A couple general tips :
1. For second-wave bioinformatic analysis, stick to organisms that have a (semi) decent reference sequence. It removes untold among of noise from your eventual analysis. M. tuberculosis, for example is a good candidate as it has an excellent reference.
2. Human diseases always have tons of data!
>Are the SNPs identified in these separate geographical studies distinct or similar?
Human pathogens almost always show strong population structure that corealtes with human migration.
That means, distincit old world/new world/oceania varieties characterized by differing patterns in variation. They also show recent population bottlenecks that correspond to the out-of-africa migration, and the columbian expansion. (http://www.nature.com/ng/journal/v45/n10/full/ng.2744.html)
These kind of studies usually sequence a bunch of individuals, and then run RaXML to make a maximum likelihood tree, and run a principle component analysis to further characterize the population structure. This is usually followed by some first-pass selection scans to identify genes of interest.
The problem is that this is all "low hanging fruit", and it is always picked by the people who did (and paid for) the sequencing.
> Do the metabolic pathways identified from these different strains of TB explain different viral adaptations to the host and its environment?
Metabolism is an essential feature to fitness, it rarely changes at the population level. If metabolic genes do change, they are usually secondary metabolism. Central metabolism is extremely conserved.
In human pathogens the things evolving are (in order of magnitude) :
1. Resistance to antibiotics/antivirals/antiparasitic. This is huge. It creates MASSIVE selective sweeps.
2. Host/pathogen interface. Classic red-queen hypothesis. Antigen genes are rapidly evolving to evade host defence and maintain ability for invasion.
3. Trasmission. Virulence factors which enhance the fitness of the pathogen.
> I'm sure my posed questions are either already answered in literature, not posed properly and not feasible.

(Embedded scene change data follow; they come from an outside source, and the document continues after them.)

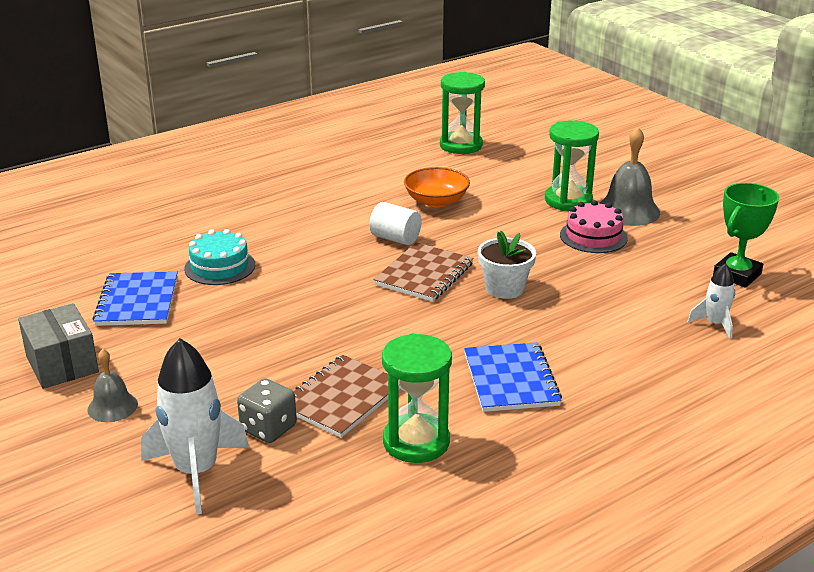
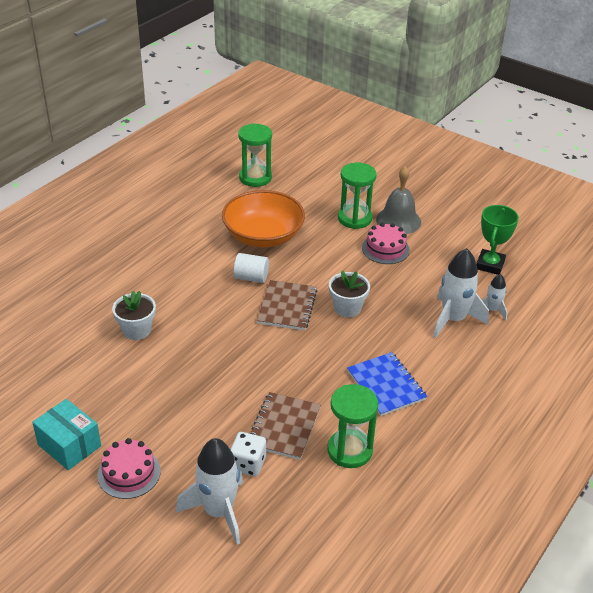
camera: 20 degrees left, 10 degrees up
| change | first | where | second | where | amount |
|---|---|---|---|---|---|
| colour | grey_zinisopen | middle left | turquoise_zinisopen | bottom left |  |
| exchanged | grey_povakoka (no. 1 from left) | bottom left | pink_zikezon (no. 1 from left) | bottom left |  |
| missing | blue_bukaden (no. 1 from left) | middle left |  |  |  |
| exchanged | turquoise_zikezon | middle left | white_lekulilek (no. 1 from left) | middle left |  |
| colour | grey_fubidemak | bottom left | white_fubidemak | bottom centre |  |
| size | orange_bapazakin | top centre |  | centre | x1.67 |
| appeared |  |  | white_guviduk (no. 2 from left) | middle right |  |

But that'll be my starting point.
I think, with a second-wave analysis. You need to gear your questions according to the datasets you can get your hands on.
Start by picking an organism. Then research how many individual genomes from that species you can get. Then design an experiment around that.
A classic "second wave" bioinformatic analysis uses two reference genomes, and a sequenced population of individuals from one of the two species. The experiment performs a simple statistical test to measure the accrual of non-synonymous substitutions within a species, and compares it to the accural of NS substitutions between species. Using these rates you can infer evolutionary adaptation/neutrality/conservation. It's called the McDonald-Kreitman test, here is a web implementation for a single-gene example http://mkt.uab.es/mkt/help_mkt.asp <-- try doing this by hand by pulling protein sequences from online databases.
It's a simple algorithm, that can easily be scaled to a genome wide scan for adaptation (followed by an FDR correction for multiple testing!!!!!!).
The experiment for M. tuberculosis would go like this :
1. Either find an existing set of ortholog predictions between M. tuberculosis compared some other near species with a reference genome (preferably same-genus), or calculate them yourself with orthoMCL. Filter this to exclude everything BUT one-to-one orthologs. You can only run the MK test on one-to-one orthologs.
2. Extract out the protein sequence (gene->mRNA->translated protein) for each annotated gene in each of the two reference files. A GFF file (gene feature file) should be available for each reference telling you the coordinates of each gene so you can get the exons and translate them to make a protein. If there isn't a gff, you can predict genes using genome annotation software. Match protein from genome A, to its ortholog in genome B, using the data from step 1, and put the two sequences into a single fasta file. Do this for all single copy genes.
2. Pull a population of 10 or so individual M. tuberculosis genomes from SRA. Align the reads to the M. tuberculosis reference. Pull out proteins like before. Match them to the ortholog sequences from step 1 and 2, so everything in all in one file.
3. Take your fasta file which contains M. tuberculosis reference, second reference, and the 10 or so individuals and align each protein file using Muscle (an alignment program, look it up).
4. Implement a MK test that can run on your aligned fasta file. Spot check it against the online single-gene implementation I linked.
5. Take your resulting p-values and perform an FDR correction to account for testing thousands of genes within the genome.
6. Calculate alpha (its on the MKT wiki article), and determine which of your significant gens have a positive value of alpha (because positive alpha means more within-species NS substituions == positive selection == interesting).
7. Congrats, you have done the science and learned about whats changing within the M. tuberculosis species.